My only potentially tenable ideas is to recreate Y-combinator, and, or a GreenTown Labs Cluster at seed stage.
My crazy suggestion would be for all 15 year olds to take a 2-3 month course in business economics, and equity investing, and audit the YC start-up school. That would be practical maths!
Want more econ/policy thoughts:
Check out Stian Westlake on intangibles
Or, Diane Coyle, on UK economics
Or, Mark Koyoma on economic history and why the world is rich.
Some notes:
YC start up school is here for any would be entrepreneurs
VC has a very low hit rate, 1 in 5 would be very good, and 1 in 100 completely in line. That means you might lost 80% of your capital. However, the “hit” can be 1000x your investment and produce great returns also for society.
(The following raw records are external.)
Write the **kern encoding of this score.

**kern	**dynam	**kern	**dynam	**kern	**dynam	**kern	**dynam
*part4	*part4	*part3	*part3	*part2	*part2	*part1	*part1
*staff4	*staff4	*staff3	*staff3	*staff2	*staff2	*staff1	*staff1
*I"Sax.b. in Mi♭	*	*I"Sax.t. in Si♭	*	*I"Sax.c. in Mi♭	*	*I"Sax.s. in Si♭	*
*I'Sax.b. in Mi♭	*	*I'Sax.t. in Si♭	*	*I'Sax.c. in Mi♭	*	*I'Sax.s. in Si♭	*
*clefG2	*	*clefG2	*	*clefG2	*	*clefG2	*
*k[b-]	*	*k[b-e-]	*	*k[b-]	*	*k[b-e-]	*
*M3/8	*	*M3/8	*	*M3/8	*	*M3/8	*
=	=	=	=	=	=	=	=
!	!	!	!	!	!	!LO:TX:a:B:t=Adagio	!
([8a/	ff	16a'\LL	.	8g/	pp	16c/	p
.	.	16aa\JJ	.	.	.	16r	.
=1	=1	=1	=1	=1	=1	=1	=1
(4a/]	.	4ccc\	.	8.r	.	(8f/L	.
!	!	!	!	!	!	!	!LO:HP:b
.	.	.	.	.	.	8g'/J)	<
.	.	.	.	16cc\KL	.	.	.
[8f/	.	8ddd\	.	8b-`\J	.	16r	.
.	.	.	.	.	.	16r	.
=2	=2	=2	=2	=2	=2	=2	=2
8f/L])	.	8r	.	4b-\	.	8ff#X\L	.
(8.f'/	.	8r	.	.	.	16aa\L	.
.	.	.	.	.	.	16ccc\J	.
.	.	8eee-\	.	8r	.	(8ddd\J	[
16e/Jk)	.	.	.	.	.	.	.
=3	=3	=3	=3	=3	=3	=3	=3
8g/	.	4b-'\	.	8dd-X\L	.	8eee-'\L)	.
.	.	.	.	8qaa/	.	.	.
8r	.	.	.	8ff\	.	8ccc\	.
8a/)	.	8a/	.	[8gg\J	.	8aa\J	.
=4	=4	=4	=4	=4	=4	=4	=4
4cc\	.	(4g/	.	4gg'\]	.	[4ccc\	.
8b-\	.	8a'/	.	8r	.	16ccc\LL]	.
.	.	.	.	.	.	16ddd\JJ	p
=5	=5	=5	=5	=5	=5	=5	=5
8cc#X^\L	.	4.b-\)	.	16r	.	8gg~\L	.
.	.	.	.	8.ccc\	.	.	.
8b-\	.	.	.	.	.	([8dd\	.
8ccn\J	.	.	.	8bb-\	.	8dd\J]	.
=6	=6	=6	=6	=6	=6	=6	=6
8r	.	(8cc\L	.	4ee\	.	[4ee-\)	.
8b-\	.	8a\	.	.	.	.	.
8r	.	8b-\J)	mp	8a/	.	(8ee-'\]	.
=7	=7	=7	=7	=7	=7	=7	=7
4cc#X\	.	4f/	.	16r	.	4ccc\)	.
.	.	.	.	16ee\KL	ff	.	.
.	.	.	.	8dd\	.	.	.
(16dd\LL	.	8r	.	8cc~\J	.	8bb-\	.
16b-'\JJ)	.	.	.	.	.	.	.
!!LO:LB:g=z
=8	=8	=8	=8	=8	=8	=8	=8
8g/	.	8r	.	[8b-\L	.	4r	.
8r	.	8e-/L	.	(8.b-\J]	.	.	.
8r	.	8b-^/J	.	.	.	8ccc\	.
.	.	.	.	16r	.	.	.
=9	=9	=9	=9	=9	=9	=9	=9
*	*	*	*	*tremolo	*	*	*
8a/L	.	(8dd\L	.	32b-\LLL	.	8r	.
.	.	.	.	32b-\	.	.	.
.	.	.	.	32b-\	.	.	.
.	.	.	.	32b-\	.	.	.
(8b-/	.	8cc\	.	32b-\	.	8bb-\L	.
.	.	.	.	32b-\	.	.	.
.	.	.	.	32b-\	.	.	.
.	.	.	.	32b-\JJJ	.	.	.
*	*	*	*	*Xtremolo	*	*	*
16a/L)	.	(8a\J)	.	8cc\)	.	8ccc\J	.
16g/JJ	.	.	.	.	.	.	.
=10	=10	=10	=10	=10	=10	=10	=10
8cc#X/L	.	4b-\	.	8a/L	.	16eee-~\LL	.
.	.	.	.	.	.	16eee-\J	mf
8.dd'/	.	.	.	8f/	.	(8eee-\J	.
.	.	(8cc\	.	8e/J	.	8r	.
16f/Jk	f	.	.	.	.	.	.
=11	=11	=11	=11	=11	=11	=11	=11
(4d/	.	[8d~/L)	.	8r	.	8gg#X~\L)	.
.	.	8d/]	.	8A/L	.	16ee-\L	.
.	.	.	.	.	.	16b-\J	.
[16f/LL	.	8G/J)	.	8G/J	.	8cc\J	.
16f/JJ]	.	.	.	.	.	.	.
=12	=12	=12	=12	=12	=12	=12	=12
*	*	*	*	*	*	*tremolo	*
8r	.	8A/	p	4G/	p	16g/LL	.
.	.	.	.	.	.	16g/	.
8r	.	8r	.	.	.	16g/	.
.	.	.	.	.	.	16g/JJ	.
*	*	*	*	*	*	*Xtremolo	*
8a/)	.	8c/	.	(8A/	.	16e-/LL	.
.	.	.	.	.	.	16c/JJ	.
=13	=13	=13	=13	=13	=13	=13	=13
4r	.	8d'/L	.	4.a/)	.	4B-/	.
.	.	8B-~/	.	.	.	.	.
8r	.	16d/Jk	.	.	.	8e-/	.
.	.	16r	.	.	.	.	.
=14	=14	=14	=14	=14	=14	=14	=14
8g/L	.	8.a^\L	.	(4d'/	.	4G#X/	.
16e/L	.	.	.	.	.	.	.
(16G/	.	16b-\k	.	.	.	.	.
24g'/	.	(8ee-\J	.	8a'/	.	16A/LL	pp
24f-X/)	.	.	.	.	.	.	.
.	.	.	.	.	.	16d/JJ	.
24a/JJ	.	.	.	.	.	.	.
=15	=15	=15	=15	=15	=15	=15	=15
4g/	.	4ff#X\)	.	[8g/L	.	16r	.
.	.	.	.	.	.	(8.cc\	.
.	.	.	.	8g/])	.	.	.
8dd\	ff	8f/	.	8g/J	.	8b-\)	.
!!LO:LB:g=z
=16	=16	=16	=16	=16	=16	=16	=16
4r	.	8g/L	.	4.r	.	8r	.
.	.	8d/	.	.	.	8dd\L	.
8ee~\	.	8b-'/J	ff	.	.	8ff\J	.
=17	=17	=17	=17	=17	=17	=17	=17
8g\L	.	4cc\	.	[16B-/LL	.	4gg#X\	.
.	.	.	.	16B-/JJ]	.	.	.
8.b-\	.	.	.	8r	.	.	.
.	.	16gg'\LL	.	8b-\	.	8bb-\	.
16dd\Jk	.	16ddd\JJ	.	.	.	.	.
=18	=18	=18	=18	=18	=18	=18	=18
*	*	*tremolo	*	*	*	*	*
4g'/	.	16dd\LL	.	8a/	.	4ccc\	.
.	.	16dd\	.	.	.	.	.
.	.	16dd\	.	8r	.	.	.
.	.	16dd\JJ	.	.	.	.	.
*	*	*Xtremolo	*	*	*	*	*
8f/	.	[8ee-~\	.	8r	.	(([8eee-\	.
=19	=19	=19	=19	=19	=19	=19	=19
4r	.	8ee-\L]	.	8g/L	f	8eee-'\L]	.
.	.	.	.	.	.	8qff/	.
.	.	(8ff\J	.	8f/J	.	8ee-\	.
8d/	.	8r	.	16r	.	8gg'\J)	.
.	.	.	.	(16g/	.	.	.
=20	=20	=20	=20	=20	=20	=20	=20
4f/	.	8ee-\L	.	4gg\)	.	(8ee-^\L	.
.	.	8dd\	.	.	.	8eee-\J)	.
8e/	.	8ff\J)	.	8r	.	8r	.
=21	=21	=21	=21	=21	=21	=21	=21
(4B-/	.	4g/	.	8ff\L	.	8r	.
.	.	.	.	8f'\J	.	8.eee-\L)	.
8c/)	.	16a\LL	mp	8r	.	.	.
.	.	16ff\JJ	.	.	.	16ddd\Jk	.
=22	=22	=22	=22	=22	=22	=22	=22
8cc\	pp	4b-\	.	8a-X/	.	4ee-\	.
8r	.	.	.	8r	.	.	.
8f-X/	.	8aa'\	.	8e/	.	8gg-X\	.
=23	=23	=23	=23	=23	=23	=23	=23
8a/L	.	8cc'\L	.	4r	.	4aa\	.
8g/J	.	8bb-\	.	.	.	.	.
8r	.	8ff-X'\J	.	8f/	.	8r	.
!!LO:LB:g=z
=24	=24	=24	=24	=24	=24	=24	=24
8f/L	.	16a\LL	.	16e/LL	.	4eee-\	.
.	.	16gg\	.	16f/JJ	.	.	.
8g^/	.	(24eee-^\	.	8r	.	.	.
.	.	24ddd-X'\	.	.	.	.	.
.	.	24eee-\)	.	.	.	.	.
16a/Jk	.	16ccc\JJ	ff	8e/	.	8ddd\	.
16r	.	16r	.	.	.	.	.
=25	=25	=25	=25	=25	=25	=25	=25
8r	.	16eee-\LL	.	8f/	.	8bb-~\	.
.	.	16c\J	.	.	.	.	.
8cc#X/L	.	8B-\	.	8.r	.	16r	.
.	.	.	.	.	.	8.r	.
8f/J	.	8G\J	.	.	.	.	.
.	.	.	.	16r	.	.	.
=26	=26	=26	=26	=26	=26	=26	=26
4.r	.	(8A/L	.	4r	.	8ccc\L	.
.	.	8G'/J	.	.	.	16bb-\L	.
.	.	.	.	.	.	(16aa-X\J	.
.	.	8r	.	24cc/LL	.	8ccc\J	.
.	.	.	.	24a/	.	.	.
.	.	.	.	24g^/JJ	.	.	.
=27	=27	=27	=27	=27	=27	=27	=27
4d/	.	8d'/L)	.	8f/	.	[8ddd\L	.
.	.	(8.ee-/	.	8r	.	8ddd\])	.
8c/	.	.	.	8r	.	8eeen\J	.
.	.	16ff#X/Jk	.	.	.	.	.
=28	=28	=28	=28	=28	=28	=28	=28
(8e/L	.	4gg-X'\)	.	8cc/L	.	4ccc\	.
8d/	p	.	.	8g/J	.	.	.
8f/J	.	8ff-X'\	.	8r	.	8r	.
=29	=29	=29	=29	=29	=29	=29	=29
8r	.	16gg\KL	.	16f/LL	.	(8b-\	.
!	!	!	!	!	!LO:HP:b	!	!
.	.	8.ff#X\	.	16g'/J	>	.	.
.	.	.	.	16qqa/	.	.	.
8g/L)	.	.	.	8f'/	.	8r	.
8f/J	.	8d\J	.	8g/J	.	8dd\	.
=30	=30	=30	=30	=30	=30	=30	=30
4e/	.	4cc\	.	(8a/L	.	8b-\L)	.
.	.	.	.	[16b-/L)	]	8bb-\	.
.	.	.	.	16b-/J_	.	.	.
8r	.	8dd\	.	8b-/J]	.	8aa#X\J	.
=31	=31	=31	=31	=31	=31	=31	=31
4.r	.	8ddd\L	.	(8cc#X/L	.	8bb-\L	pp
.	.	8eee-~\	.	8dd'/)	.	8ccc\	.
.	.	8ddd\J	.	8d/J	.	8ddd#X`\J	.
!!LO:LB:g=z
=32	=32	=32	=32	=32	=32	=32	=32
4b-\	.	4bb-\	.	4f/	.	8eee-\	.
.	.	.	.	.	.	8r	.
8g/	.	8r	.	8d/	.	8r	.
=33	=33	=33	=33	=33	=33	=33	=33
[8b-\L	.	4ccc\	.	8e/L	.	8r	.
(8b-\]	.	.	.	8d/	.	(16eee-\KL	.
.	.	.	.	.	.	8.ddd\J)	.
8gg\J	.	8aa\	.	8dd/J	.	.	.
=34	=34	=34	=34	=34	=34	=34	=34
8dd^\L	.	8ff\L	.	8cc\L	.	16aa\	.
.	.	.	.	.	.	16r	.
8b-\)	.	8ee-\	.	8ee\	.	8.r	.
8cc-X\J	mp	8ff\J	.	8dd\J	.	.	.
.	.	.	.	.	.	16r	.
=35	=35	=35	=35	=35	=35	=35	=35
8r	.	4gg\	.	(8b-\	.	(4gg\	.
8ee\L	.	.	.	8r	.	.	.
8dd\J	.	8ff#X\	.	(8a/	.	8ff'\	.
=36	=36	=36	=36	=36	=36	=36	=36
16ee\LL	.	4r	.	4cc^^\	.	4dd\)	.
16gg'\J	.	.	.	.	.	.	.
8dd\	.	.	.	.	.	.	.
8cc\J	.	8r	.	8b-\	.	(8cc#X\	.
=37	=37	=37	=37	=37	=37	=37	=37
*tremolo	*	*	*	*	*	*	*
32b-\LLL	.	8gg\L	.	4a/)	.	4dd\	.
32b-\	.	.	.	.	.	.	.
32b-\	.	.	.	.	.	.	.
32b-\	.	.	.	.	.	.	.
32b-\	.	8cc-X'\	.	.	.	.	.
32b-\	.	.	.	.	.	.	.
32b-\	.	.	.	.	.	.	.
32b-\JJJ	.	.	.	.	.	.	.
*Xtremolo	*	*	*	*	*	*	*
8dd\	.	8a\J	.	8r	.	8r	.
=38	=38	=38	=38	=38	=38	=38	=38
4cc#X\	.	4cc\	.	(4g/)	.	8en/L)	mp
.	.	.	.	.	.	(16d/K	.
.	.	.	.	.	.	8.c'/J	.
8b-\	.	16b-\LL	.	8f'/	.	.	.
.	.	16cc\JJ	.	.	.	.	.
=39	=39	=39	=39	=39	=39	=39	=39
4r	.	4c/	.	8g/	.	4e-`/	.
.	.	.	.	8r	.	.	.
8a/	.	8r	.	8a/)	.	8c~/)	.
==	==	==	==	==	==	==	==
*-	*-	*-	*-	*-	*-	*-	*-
Climate Tech VC also has great co-returns
Growth Equity is also lacking. This is the scale up stage, that Sir John Bell alluded to.
Returns on growth equity should be 1.5x to 5x possibly 10x at earlier stage, but the risks are lower. You should be looking at a least a 60% hit rate at a decent firm.
You do need owners of assets to be comfortable with that form of risk over the long-term, and that needs a culture shift.
You can look at what successful organisations do eg Wellcome, Yale, MIT, Canada funds but while regulations might permit they are driven by great talent with well articulated investment philosophies they will go to the best managers and asset classes, and will not necessarily be shaped by geographic constraints
If you pass by Oxford and Cambridge, the amount of unproductive fallow fields is amazing. We should be building on them.
It is not hard to get a view by speaking to investors or to companies. Preferably both.